What the task asks
Please copy out the lines in the entries that contain "ResetName".
<<<<
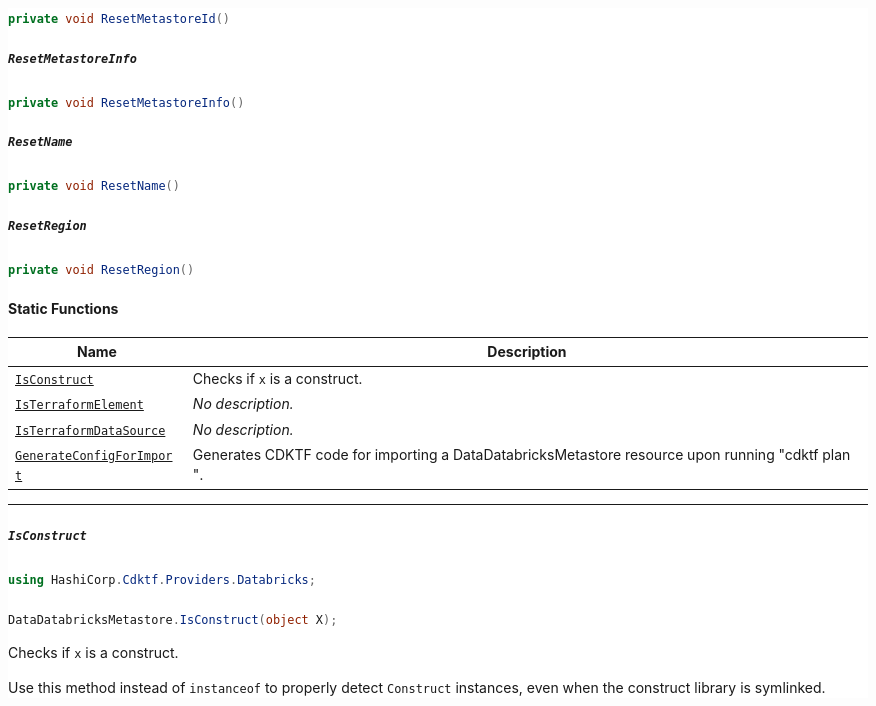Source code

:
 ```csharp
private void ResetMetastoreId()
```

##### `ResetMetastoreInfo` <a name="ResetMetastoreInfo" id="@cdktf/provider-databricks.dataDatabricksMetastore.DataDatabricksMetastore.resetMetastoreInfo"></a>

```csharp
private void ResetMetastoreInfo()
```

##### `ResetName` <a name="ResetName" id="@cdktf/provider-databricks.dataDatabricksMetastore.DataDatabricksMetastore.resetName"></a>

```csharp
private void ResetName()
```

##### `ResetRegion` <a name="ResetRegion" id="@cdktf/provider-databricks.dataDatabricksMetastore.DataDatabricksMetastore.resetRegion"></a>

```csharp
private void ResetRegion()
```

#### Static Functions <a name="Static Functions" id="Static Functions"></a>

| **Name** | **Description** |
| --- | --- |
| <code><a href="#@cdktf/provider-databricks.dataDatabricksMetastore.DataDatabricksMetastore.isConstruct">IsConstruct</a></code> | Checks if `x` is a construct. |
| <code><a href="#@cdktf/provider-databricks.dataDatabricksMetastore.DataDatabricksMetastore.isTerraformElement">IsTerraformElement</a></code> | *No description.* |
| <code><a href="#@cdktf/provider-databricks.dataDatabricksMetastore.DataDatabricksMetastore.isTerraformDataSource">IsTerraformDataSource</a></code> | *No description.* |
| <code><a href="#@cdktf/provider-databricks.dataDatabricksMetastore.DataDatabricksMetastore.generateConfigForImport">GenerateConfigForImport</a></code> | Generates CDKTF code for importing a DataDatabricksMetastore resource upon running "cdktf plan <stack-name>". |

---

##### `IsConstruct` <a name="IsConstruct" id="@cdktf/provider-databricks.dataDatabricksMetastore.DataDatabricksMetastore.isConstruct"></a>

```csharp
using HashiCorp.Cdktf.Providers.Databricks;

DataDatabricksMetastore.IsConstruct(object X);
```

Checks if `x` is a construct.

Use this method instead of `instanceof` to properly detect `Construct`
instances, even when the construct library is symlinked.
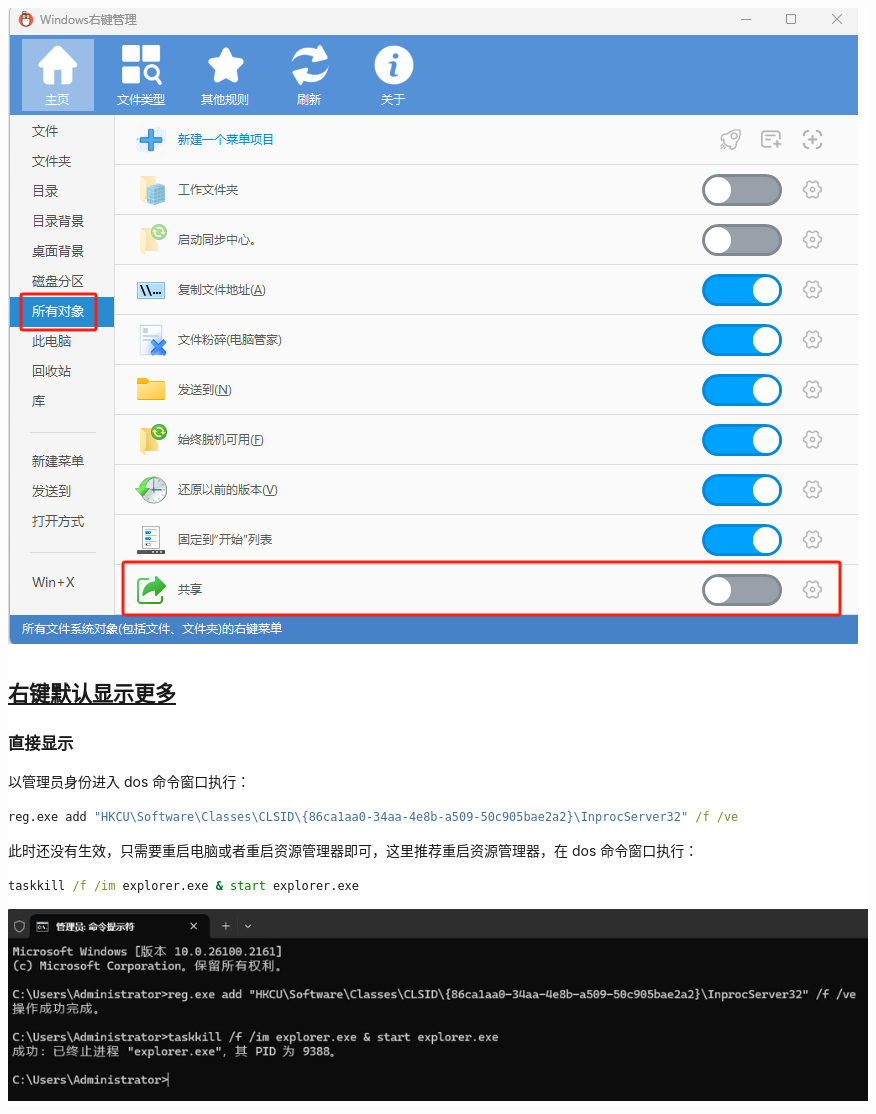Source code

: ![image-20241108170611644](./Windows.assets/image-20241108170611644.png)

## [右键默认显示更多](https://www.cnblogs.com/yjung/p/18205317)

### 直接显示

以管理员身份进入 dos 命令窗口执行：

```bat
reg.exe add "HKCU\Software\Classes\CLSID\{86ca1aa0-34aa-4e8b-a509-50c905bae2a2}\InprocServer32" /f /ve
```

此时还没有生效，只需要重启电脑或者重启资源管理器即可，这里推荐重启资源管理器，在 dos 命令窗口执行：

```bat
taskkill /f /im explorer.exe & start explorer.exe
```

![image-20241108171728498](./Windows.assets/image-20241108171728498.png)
>>>>
<<<<
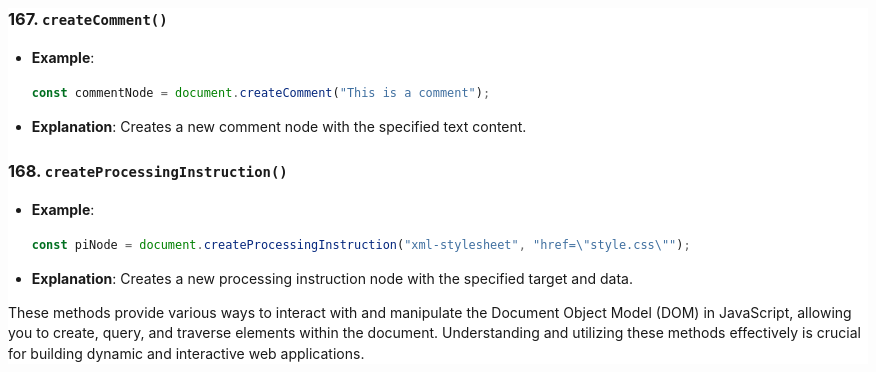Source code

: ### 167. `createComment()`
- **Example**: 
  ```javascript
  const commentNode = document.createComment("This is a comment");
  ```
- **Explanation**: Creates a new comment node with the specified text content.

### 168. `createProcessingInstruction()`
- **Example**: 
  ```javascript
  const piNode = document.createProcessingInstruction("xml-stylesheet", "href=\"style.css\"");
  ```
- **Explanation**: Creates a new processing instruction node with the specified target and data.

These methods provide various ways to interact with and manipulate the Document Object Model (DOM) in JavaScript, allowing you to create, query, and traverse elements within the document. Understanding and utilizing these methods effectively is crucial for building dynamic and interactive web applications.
>>>>
Solution below
##### `ResetName` <a name="ResetName" id="@cdktf/provider-databricks.dataDatabricksMetastore.DataDatabricksMetastore.resetName"></a>
private void ResetName()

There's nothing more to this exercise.